Alto número de pacientes por funcionário
Mas a pandemia não é a questão decisiva. Ela evidenciou as já precárias condições de trabalho no setor de cuidados médicos, um problema que a iniciativa The Walk of Care, na qual o enfermeiro Goutrié também atua, trabalha para reparar desde 2016. A iniciativa reúne cuidadores de todas as idades e níveis numa campanha por melhores políticas financeiras e estruturais de saúde.
"Na Alemanha, temos uma média de 13 pacientes por enfermeiro, enquanto na Holanda, por exemplo, são apenas cinco", diz Goutrié. "Como posso assumir a responsabilidade por 13 pacientes de uma só vez e ainda fornecer atendimento de alta qualidade?"
Os enfermeiros já trabalham no limite absoluto há anos, tanto nos ambulatórios quanto nos hospitais, ressalta. As condições adversas atingem mais as mulheres, que ocupam mais de dois terços dos empregos de enfermagem do país.
Quem mais sofre é quem não pode descansar quando chega em casa, por ter que cuidar de crianças e dependentes. Muitos também sofrem racismo ou sexismo no local de trabalho, mas não encontram um emprego tão facilmente, explica Goutrié.
Baixos salários, altos níveis de estresse
De acordo com o Instituto da Economia Alemã, até 2035 poderão faltar no país cerca de 307 mil funcionários de enfermagem. O problema vem se agravando há anos. As condições criam tensão física e emocional, e quando faltam funcionários os colegas da equipe geralmente precisam fazer horas extras – ganhando os salários mais baixos possíveis.
O problema é documentado num site chamado Schwarzbuch Krankenhaus ("livro negro dos hospitais"), com denúncias anônimas de funcionários hospitalares de todo o país:
"Eu nem tive tempo de cuidar dos que estavam morrendo!"
"Amo o meu trabalho e estou muito orgulhoso dele.
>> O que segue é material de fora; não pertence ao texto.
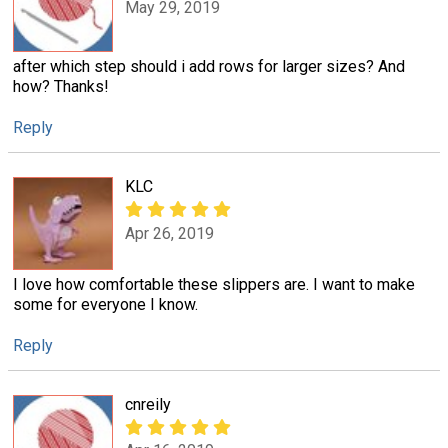
May 29, 2019
after which step should i add rows for larger sizes? And
how? Thanks!
Reply
KLC
Apr 26, 2019
I love how comfortable these slippers are. I want to make
some for everyone I know.
Reply
cnreily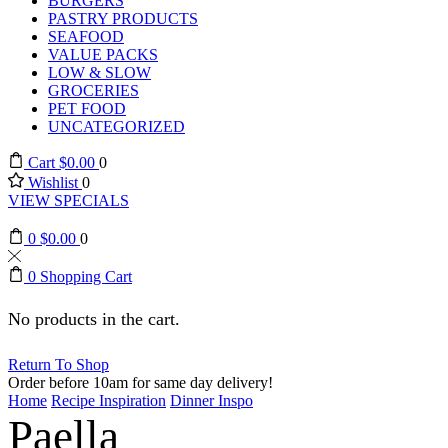
BURGERS
PASTRY PRODUCTS
SEAFOOD
VALUE PACKS
LOW & SLOW
GROCERIES
PET FOOD
UNCATEGORIZED
Cart
$
0.00
0
Wishlist
0
VIEW SPECIALS
0
$
0.00
0
0
Shopping Cart
No products in the cart.
Return To Shop
Order before 10am for same day delivery!
Home
Recipe Inspiration
Dinner Inspo
Paella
Mas estou tão chocado com o péssimo atendimento nessa unidade que não aguentei mais de dois anos."
"Quando comecei a chorar na enfermaria, nenhuma das outras enfermeiras teve sequer um momento para me confortar."
Exaustão ou indiferença?
Tais relatos revelam um amplo espectro de sofrimento psicológico. Burnout é um tema muito discutido na enfermagem. Mas há também o fenômeno conhecido como coolout, que está se tornando mais comum na Alemanha.
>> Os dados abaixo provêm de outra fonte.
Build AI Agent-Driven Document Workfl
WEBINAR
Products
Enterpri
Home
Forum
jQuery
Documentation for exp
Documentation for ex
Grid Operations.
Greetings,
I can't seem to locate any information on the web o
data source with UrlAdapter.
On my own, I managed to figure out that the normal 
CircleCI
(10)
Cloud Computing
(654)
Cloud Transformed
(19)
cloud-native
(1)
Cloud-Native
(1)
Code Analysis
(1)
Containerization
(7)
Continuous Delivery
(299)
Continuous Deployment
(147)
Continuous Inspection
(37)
"É quando você não se importa com nada. Nada mais te toca. É um estado de sobrecarga completa. Você cuida de pessoas em estado de emergência", diz Goutrié, acrescentando que isso leva a erros ou até violência contra os pacientes.
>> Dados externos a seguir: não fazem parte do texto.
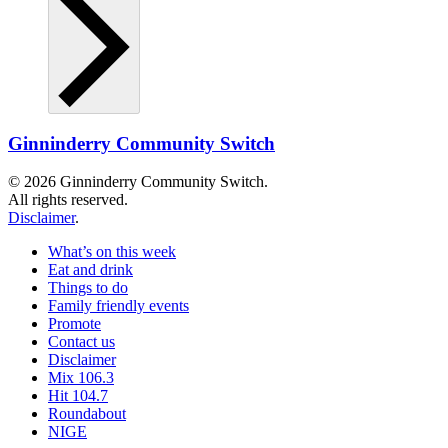
Ginninderry Community Switch
© 2026 Ginninderry Community Switch.
All rights reserved.
Disclaimer
.
What’s on this week
Eat and drink
Things to do
Family friendly events
Promote
Contact us
Disclaimer
Mix 106.3
Hit 104.7
Roundabout
NIGE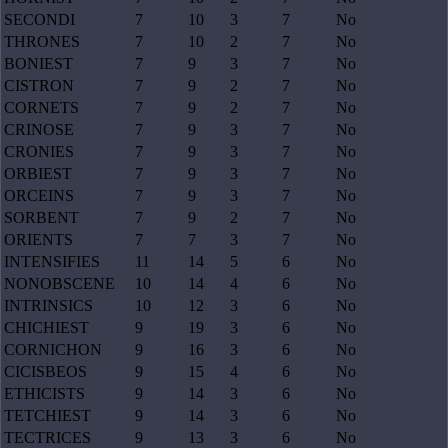
SECONDI
7
10
3
7
No
THRONES
7
10
2
7
No
BONIEST
7
9
3
7
No
CISTRON
7
9
2
7
No
CORNETS
7
9
2
7
No
CRINOSE
7
9
3
7
No
CRONIES
7
9
3
7
No
ORBIEST
7
9
3
7
No
ORCEINS
7
9
3
7
No
SORBENT
7
9
2
7
No
ORIENTS
7
7
3
7
No
INTENSIFIES
11
14
5
6
No
NONOBSCENE
10
14
4
6
No
INTRINSICS
10
12
3
6
No
CHICHIEST
9
19
3
6
No
CORNICHON
9
16
3
6
No
CICISBEOS
9
15
4
6
No
ETHICISTS
9
14
3
6
No
TETCHIEST
9
14
3
6
No
TECTRICES
9
13
3
6
No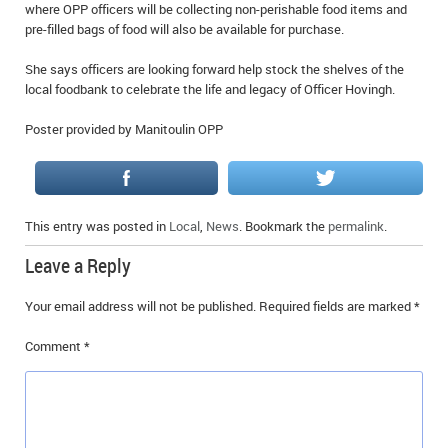
where OPP officers will be collecting non-perishable food items and
pre-filled bags of food will also be available for purchase.
She says officers are looking forward help stock the shelves of the
local foodbank to celebrate the life and legacy of Officer Hovingh.
Poster provided by Manitoulin OPP
This entry was posted in
Local
,
News
. Bookmark the
permalink
.
Leave a Reply
Your email address will not be published.
Required fields are marked
*
Comment
*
Em junho de 2021, os políticos prometeram melhorias, lançando uma reforma da enfermagem que entrou em vigor este ano. O objetivo é aliviar a escassez de trabalhadores qualificados e o estresse no trabalho com melhores salários e mais responsabilidade para tomada de decisão in loco, para a equipe de enfermagem.
Contudo, Goutrié está considerando uma mudança de carreira, para talvez começar algo completamente diferente, mesmo que a ideia lhe doa. "Se você se considera um cuidador, faz sentido entrar na enfermagem. Mas a que custo?"